After a decade of war and repeated deployments, a new study is highlighting the affects of a parent’s wartime deployment on young children at home. An American Academy of Pediatrics (AAP) report shows that one in four children of active-duty service members have symptoms of depression. One in three children experience excessive worry, and half of children have trouble sleeping. The report was published in the June issue of the journal, Pediatrics.

“In the past 10 years, more than 2 million children in the U.S. have experienced the emotional and stressful event of being separated from a loved one deployed for active duty,” report co-author Dr. Beth Ellen Davis said in a press release. “Most children cope and adapt quite well, but all children experience a heightened sense of fear and worry during a parent’s deployment.”

AAP experts said during deployments, preschoolers may become anxious and withdrawn. Older children between the ages of 5 and 17 have a greater risk of emotional and behavioral problems when a parent deploys. Extended or repeated deployments can often make the behavior, and the family’s situation, worse.

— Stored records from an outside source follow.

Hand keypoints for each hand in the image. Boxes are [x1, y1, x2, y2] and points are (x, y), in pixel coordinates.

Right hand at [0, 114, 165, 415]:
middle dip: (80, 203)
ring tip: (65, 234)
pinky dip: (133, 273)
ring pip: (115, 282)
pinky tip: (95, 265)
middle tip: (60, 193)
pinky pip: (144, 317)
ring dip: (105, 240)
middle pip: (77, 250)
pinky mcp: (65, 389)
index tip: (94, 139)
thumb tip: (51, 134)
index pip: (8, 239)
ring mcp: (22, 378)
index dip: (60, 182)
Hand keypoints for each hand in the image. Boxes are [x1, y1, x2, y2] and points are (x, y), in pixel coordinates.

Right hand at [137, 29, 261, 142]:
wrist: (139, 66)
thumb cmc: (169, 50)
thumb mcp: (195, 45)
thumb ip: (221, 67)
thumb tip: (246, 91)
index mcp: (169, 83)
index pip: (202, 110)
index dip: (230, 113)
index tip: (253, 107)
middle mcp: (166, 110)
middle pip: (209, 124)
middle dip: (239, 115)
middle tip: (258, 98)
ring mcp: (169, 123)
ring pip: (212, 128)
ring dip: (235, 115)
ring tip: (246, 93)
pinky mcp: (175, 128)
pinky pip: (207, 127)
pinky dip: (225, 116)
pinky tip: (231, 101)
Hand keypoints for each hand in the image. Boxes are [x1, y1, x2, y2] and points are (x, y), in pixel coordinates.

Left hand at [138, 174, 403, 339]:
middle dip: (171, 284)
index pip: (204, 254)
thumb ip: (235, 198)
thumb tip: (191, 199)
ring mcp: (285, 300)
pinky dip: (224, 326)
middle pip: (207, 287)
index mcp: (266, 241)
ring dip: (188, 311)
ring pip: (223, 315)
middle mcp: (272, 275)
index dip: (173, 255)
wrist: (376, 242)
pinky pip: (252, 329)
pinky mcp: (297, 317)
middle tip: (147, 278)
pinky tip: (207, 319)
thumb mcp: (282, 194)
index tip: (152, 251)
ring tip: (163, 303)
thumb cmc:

When children stress and act out, the caregiver at home feels increased stress as well. Experts say that stress can then affect the mental health and well-being of the children they are caring for. The problem can be compounded further when there are other psychological issues in the family, experts noted.

AAP experts said half of all military children are cared for by non-military pediatricians through the course of their parent’s deployment. The AAP stresses the importance of all doctors, even those not located on or near a base, in understanding and recognizing the mental–health needs of military family members who are under the strain of deployment – whether the deployed is a father, husband or extended family member.

It’s important for pediatricians caring for these families to be aware of the family’s situation so that they can guide them appropriately,” Davis said in the release.

Dr. Benjamin Siegel, co-author of the report, said in a news release “By understanding the military family and the stressful experiences of parental wartime deployment, all pediatricians — both active duty and civilian — and other health care providers can be the front line in caring for U.S. military children and their families.”